--- O que se pede ---
Reproduza todo o material abaixo trocando "median" por "mean" e mantendo todo o restante inalterado. Não inclua as imagens na resposta.

--- Extrato dos dados ---
________________________
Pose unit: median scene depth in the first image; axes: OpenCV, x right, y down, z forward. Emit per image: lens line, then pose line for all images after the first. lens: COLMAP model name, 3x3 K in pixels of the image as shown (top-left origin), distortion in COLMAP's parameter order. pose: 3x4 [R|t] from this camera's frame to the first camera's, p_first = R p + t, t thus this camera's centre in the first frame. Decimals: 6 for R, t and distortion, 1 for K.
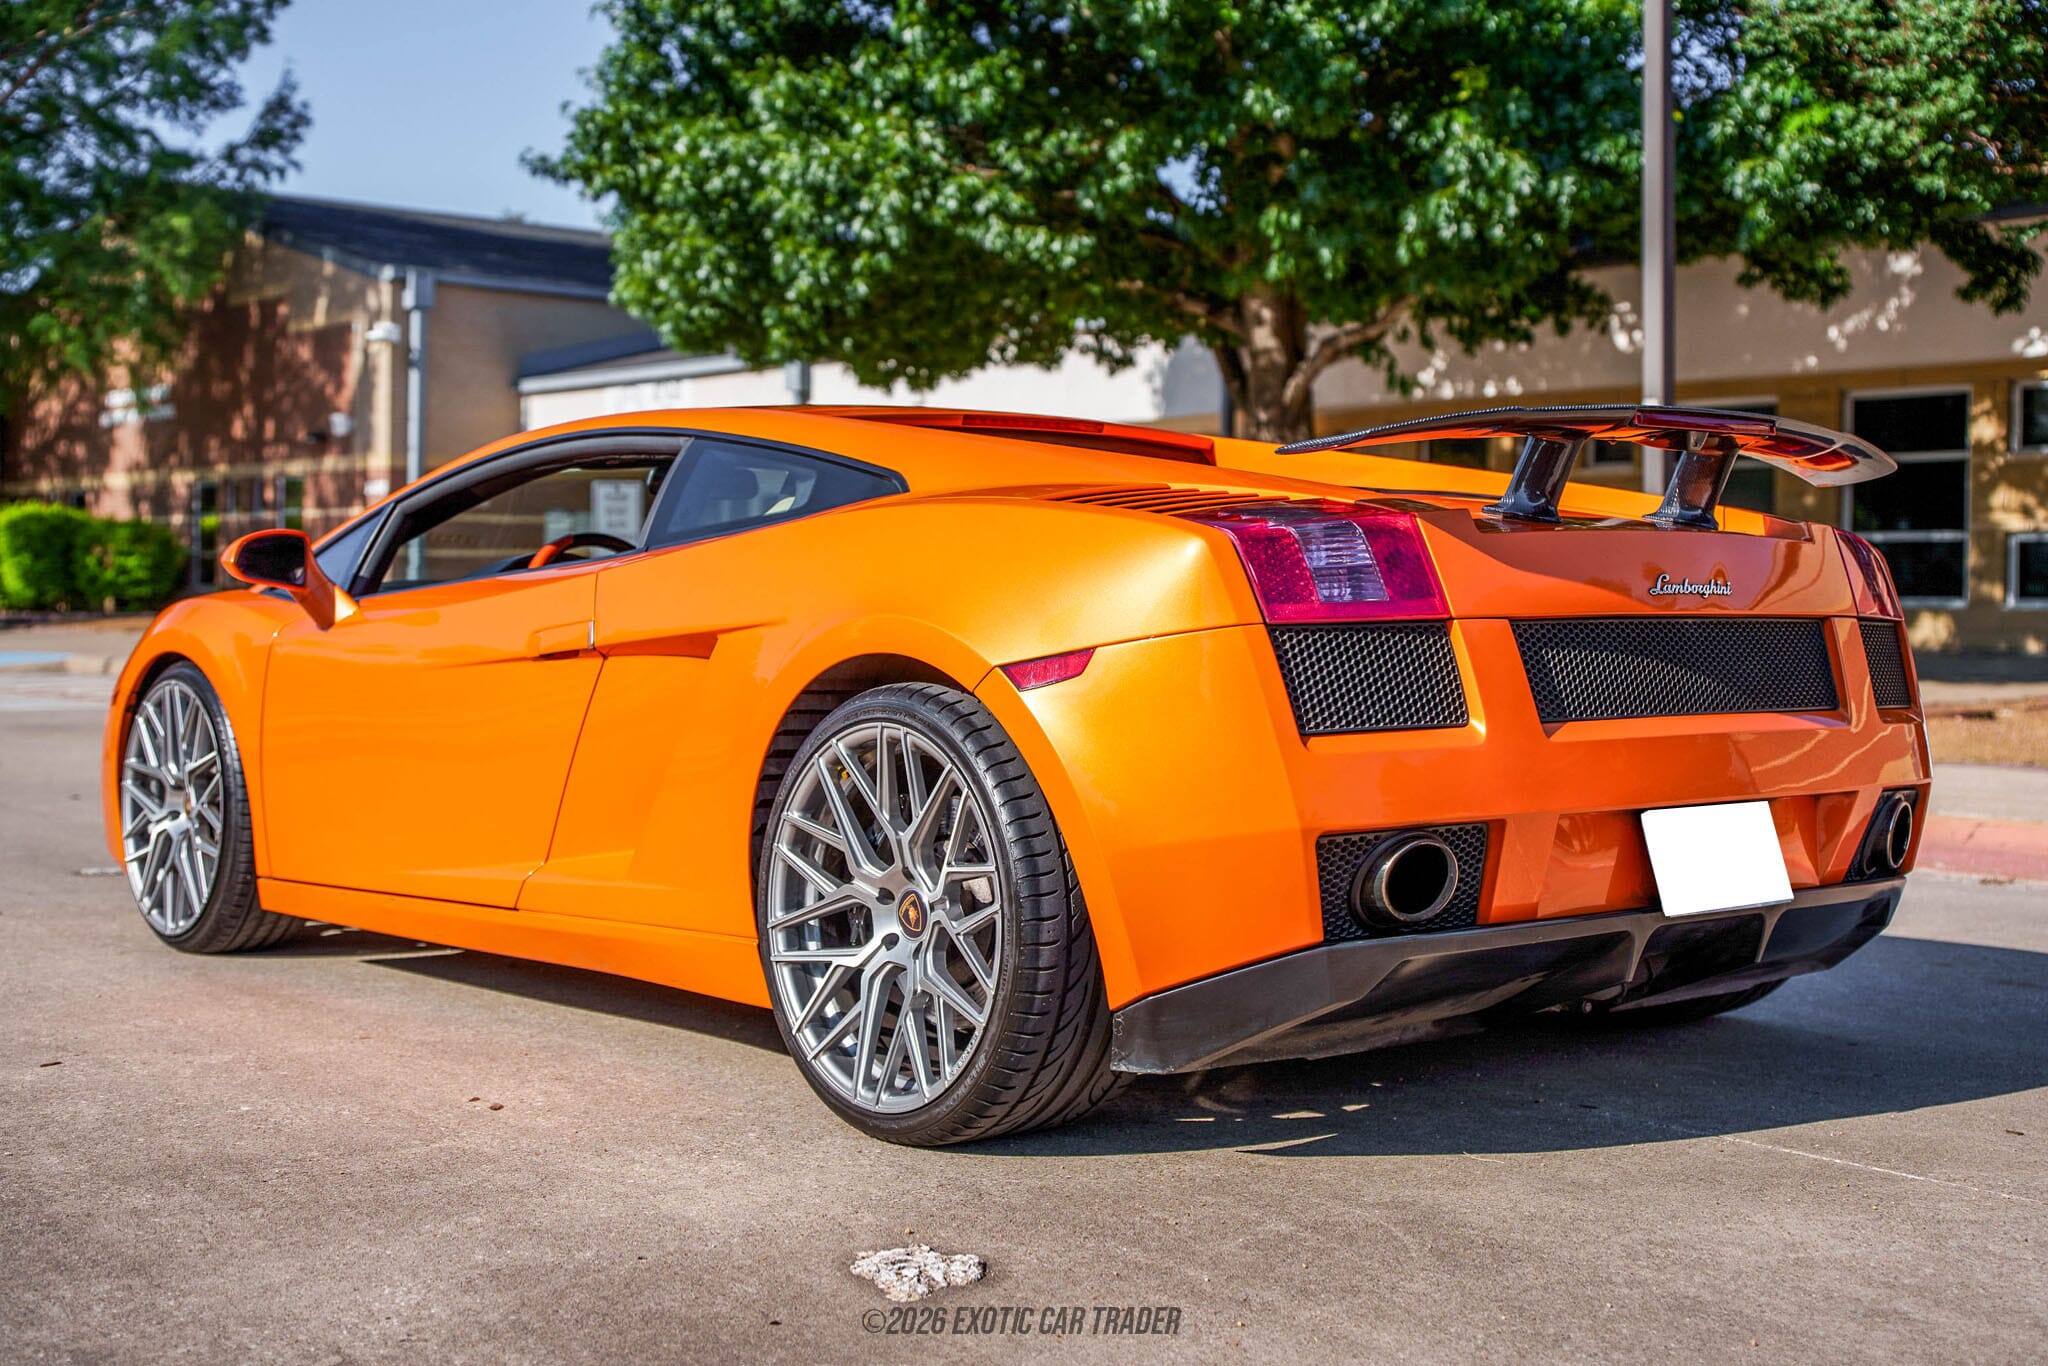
lens RADIAL K [[2541.1, 0, 1024.0], [0, 2541.1, 683.0], [0, 0, 1]] dist [-0.078775, -0.014633]
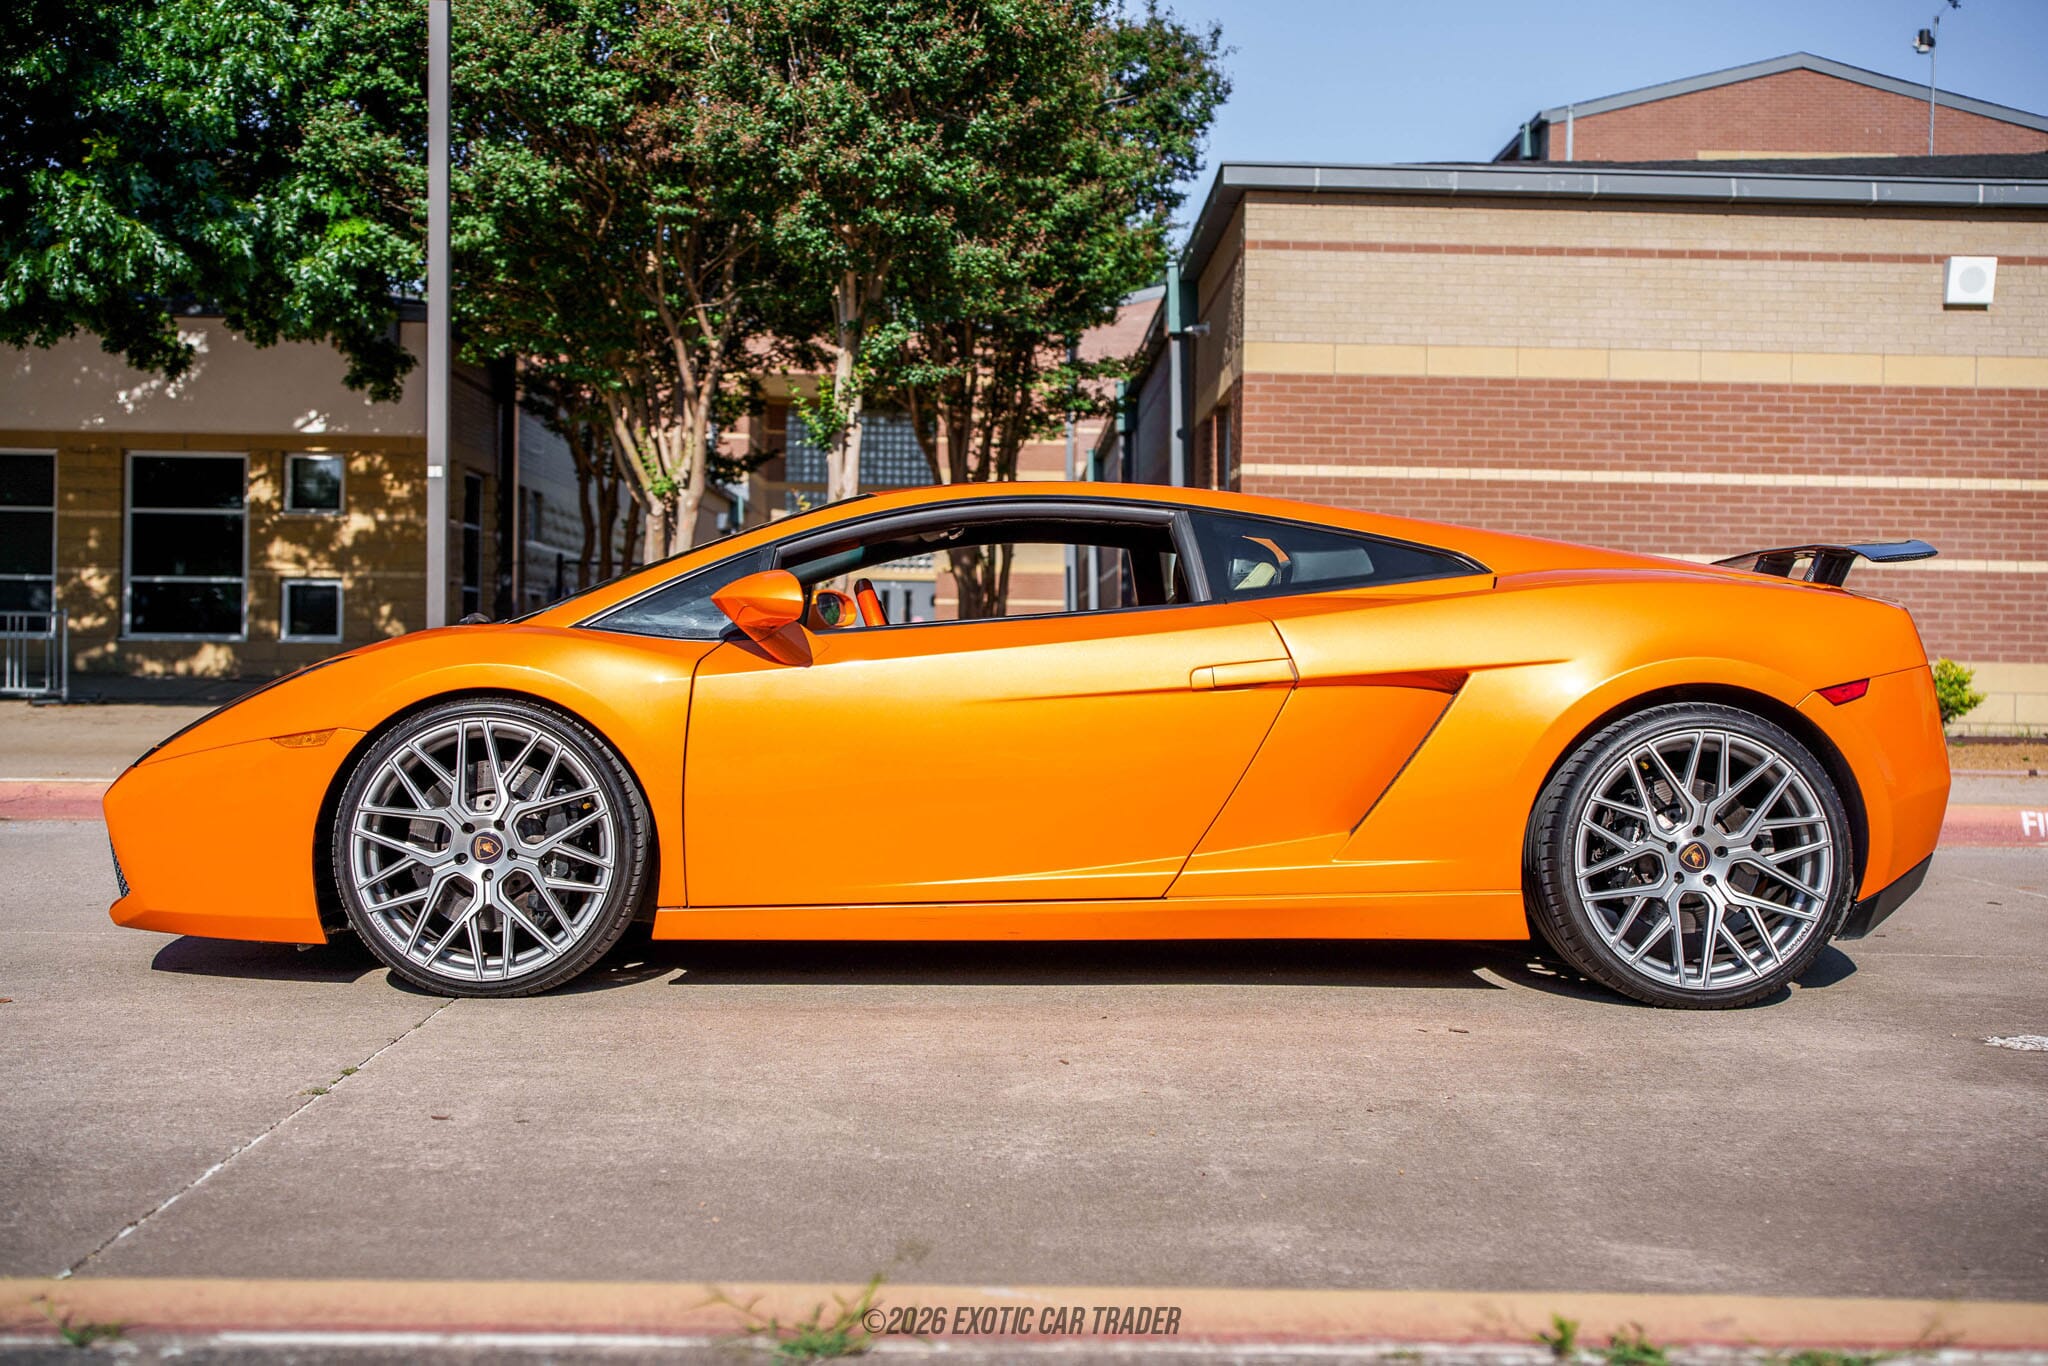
lens RADIAL K [[2175.7, 0, 1024.0], [0, 2175.7, 683.0], [0, 0, 1]] dist [0.007573, 0.014775]
pose [[0.609278, -0.006616, 0.792929, -1.192523], [0.013786, 0.999902, -0.002250, -0.014470], [-0.792837, 0.012302, 0.609309, 0.468282]]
________________________
--- Resultado do exercício ---
Pose unit: mean scene depth in the first image; axes: OpenCV, x right, y down, z forward. Emit per image: lens line, then pose line for all images after the first. lens: COLMAP model name, 3x3 K in pixels of the image as shown (top-left origin), distortion in COLMAP's parameter order. pose: 3x4 [R|t] from this camera's frame to the first camera's, p_first = R p + t, t thus this camera's centre in the first frame. Decimals: 6 for R, t and distortion, 1 for K.
lens RADIAL K [[2541.1, 0, 1024.0], [0, 2541.1, 683.0], [0, 0, 1]] dist [-0.078775, -0.014633]
lens RADIAL K [[2175.7, 0, 1024.0], [0, 2175.7, 683.0], [0, 0, 1]] dist [0.007573, 0.014775]
pose [[0.609278, -0.006616, 0.792929, -1.192523], [0.013786, 0.999902, -0.002250, -0.014470], [-0.792837, 0.012302, 0.609309, 0.468282]]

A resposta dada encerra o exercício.